No siempre se ve el amor, la celeste decisión de nuestra
libertad de entregarse a otro. No siempre sucede que, tras la helada, broten
flores azules en la áspera piel de la tierra. Miro muy detenidamente mi jardín,
y quien dice su jardín dice mi parroquia; y quien dice mi parroquia está
diciendo su país y el mundo entero. Amo mucho, con una entrega incondicional,
el tiempo en el que vivo. No tengo más: es mi única oportunidad, entre un
llanto y otro llanto, de ser eterno.
Si ustedes viesen lo que yo veo me envidiarían: sobre una
loma antigua, que el arte inconsciente de la geología ha dispuesto, arden en
plata a veces verde, como oxidada por el tiempo, los troncos de los manzanos.
Sé que este milagro del invierno, que anuncia nieve, necesita de cuidados. «Xineru
ye bon sementeru», dice el refrán y aunque acaso las generalizaciones son sólo
aproximaciones a la realidad, que siempre se nos escapa, nos sirven para
situarnos. La voz de un amigo, el cigarrillo cotidiano que me mata lentamente
alimentando sueños, la férrea creencia de que los Reyes Magos son verdad y no
un invento de los padres, la tierna seguridad de que sólo lo inseguro prevalece
en esta vida mía que se va acostumbrando al único argumento de la trama:
envejecer, morir.
Me miro en el espejo y advierto cosas que nunca había visto.

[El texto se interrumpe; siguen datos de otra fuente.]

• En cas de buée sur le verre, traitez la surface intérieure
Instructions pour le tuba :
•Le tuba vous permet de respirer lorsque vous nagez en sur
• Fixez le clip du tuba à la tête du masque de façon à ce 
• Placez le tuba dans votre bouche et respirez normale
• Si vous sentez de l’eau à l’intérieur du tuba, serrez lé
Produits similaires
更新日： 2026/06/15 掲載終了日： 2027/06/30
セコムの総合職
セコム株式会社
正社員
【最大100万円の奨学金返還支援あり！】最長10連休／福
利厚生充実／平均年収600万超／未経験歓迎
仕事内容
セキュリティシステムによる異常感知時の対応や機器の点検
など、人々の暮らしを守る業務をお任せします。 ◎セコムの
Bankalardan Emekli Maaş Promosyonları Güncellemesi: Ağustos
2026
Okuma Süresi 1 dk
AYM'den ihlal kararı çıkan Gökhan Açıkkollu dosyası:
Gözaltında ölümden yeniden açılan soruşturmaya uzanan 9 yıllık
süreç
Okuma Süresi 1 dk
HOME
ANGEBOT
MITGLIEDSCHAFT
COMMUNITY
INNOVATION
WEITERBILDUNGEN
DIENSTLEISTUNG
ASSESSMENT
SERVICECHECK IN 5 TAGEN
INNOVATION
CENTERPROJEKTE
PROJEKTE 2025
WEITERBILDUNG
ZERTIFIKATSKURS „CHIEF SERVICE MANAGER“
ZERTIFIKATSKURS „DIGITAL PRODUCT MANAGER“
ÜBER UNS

El amor también tiene arrugas y ojos hinchados al amanecer; tiene un si es no
es de sentido que nos cambia radicalmente. Nos hace jóvenes, nuevos, vivos.
Aletea el instante: somos nosotros dos ante el mundo. Frente a la rabia y la
indignación, sólo se puede oponer con ciertas garantías de éxito el amor. Un
amor oscuro que brota de no sabemos de dónde pero sabemos de quién y por qué.

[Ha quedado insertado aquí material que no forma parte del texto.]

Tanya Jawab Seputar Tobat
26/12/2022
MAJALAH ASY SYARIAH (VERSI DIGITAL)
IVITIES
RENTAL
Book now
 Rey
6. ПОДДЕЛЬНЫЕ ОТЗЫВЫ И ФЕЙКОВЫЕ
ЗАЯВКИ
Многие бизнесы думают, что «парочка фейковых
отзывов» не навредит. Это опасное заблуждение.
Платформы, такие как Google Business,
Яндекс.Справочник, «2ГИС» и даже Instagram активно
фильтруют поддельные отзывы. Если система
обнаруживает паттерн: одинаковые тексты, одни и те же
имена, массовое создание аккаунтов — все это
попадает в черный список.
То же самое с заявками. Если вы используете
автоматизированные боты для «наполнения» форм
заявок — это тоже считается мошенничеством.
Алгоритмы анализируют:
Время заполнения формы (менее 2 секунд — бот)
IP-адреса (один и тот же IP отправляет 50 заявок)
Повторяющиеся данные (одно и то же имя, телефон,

Sabemos también para qué: para cambiar el mundo.
¡Me han llamado tantas veces ingenuo! Pero yo lo único que
he visto, a mi alrededor, es gente que se esfuerza, que sabe, que se pone de
puntillas, que quiere ser justa, que yerra y acierta, que se protege
protegiéndose. País de pícaros el nuestro, que aparentamos ser más listos que
nadie para ser los tontos del pueblo. Los he visto, a las seis de la mañana,
camino de los tejados de la construcción; los he visto tecleando nerviosamente
un whatsapp en el autobús; los he visto en un verso de Carl Sanburg: «Nunca
madrugar fue patio de recreo / y sin embargo cuánta felicidad en procurar / la
felicidad cuando se tiene hambre / de sol, de justicia, de una vida sin
márgenes».
Una vida sin márgenes que no se pueda desbordar pues los
márgenes de la vida son los del amor. Agustín de Hipona, mi amigo dilecto estos
días, lo dice muy claramente en sus confesiones: «Si tu suerte te es adversa,
como me fue a mí, podrás pasar sin muchas cosas pero sólo en una tendrás
cobijo: en la seguridad de quererte a ti mismo como Él te quiso a ti».

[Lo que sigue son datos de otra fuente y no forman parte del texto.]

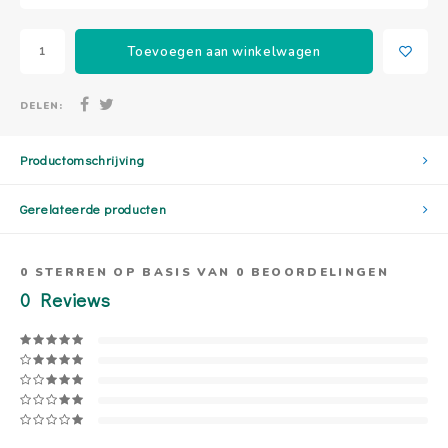
Toevoegen aan winkelwagen
DELEN:
Productomschrijving
Gerelateerde producten
0
STERREN OP BASIS VAN
0
BEOORDELINGEN
0
Reviews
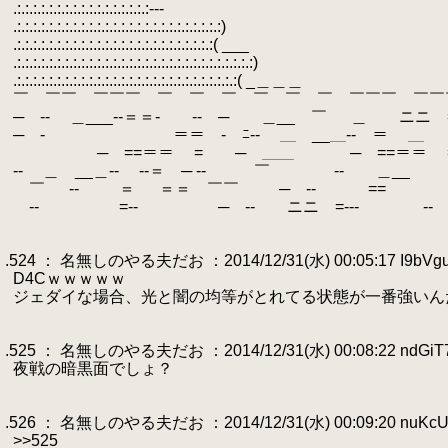
.
.:.:.:.:.:.:.:.:.:.:.:.:.:.:.:.:.
.
.:.:.:.:.:.:.:.:.:.:.:.:.:.:.:.:.:.:.:.:.:.
.
.:.:.:.:.:.:.:.:.:.:.:.:.:.:.:.:.:.:.:.:.:.:.:.:.:
.
.:.:.:.:.:.:.:.:.:.:.:.:.:.:.:.:.:.:.:.:.:.:.:.:.:.:.:.:.:.:) (.
.
.:.:.:.:.:.:.:.:.:.:.:.:.:.:.:.:.:.:.:.:.:.:.:.:.:.:.:.:( _＿＿＿ __＿ 
.
￣ ￣￣ ￣￣￣ ￣ ￣ ￣ ￣ ￣ ￣ ￣￣￣ ￣
.
─ -- ＿___--＝＝- -- ─ ＿__ ￣ ＿ ニニ 
.
─ - ＝＝ - ﾆ-- ＿ __＿-- ＝ ＿ -
.
─ ==＝＝ = ─ ＿＿ ─ ==＝＝ 
.
-- ＿ __＿-- --＝ ─ -- ￣ -- ＿__ 
.
￣ -- ＝ ＝＝ ￣￣ ─ -- == =
.
-- =-- ─ -- ニニ =---
.
.
.524 ： 名無しのやる夫だお ：2014/12/31(水) 00:05:17 I9bVgu
.
D4Cｗｗｗｗｗ
.
ジェダイな場合、光と闇の均等がとれてる状態が一番強いん
.
.
.525 ： 名無しのやる夫だお ：2014/12/31(水) 00:08:22 ndGiT
.
夜戦の暗黒面でしょ？
.
.
.526 ： 名無しのやる夫だお ：2014/12/31(水) 00:09:20 nuKcU
.
>>525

Creo en los Reyes Magos porque me los ha anunciado un tordo,
de rama en rama, en mi jardín. No les pido objetos, sino un concepto. No pido
ni siquiera para los míos; pido para todos. El próximo año, ¿será otra vez una
larga reverencia al olvido? ¿Nos atreveremos a ser?
Con nosotros va este amor oscuro que todo lo puede. Con
nosotros, acompañándonos. Tan cerca que nos quema iluminándonos.